Last week saw Netflix posting a stronger than expected third-quarterly financial results. The streaming giant made $7.5 billion in revenues and ended the period with $1.4 billion in profit. These impressive results came as a result of Netflix gaining 4.4 million new subscribers over the three-month period. Considering that Netflix had only anticipated getting 3.5 million new customers, it is an impressive result for the tech brand.
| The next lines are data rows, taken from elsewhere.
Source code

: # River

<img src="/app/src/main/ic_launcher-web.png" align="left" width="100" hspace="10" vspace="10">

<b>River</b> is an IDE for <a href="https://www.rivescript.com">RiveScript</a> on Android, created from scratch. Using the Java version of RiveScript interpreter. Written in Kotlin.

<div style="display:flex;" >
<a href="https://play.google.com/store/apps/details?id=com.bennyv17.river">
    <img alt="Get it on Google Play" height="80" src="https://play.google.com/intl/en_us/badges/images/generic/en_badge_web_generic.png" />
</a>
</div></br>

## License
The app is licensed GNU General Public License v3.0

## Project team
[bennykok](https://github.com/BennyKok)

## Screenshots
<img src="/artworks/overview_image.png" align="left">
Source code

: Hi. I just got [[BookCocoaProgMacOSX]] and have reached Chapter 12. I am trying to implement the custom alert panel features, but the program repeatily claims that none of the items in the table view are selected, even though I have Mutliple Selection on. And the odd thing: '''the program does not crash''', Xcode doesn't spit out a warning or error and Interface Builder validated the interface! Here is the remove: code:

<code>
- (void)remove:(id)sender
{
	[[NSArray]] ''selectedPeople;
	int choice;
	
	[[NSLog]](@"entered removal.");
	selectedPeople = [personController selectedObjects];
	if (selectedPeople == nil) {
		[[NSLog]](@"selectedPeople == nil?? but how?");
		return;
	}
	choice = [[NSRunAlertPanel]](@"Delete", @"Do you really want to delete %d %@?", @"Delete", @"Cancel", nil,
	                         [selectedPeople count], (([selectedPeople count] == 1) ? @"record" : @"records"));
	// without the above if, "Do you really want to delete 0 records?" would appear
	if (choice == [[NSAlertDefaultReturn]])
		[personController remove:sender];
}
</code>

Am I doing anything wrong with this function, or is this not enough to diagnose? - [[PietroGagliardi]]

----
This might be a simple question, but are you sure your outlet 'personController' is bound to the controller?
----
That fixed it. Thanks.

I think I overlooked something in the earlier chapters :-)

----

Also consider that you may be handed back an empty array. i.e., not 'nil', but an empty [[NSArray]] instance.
But what’s interesting is the fact that Netflix shares actually dipped slightly after the Q3 financial report was released. The share price dropped 1% despite the streaming platform showing that it can still attract new subscribers. However, the prevailing perception is that the amount of incoming customers should have been even more impressive considering that Netflix had launched a large amount of content that was delayed as a result of the Covid-19 pandemic.
With no money coming in for the amount of hours of content viewed nor any kind of advertising revenue, getting new subscriptions is Netflix’s main objective. As such, world-of-mouth streaming sensations like Squid Game are pivotal in helping the brand’s profitability. Plus even the controversy generated by David Chappelle’s latest Netflix venture will be enough to make sure that the streaming platform doesn’t get ignored.
The streaming market is growing ever more competitive with major rivals like Disney+, Apple and HBO Max all significantly upping their games in recent months. All of which means that Netflix faces another series of challenges and opportunities in the run up to the festive season.
What can Netflix expect from the rest of 2021 and beyond?
Netflix will be hoping that recent successes such as Squid Game continue to attract new customers to the streaming platform for the remainder of 2021. It’s traditionally a busy time of year for Netflix and the brand has already posted an optimistic forecast that it hopes to pick up 8.5 million new subscribers.
Such an impressive achievement would see Netflix well on course to make $7.7 billion in sales of which $365 million would be marked down as profit. This would largely be down to a vast amount of new content that’s due for release in the coming months.
Beyond this, Netflix executives have noted that the release schedule in 2022 should approach some kind of normality following a fairly erratic couple of years. However, Netflix isn’t resting easy on its film and television catalogue as plans are afoot to move into gaming.
The brand has already started testing its gaming product in certain countries and it’s expected to follow the familiar subscription package. Netflix has so far recruited Night School Studio in its bid to launch its gaming output, although details are still scarce about what we can expect in terms of titles and subscriptions fees. However, it has been detailed that Netflix would be unlikely to include any advertising or in-game purchases to its model. All of which means that the pressure will continue for Netflix to attract and retain new customers.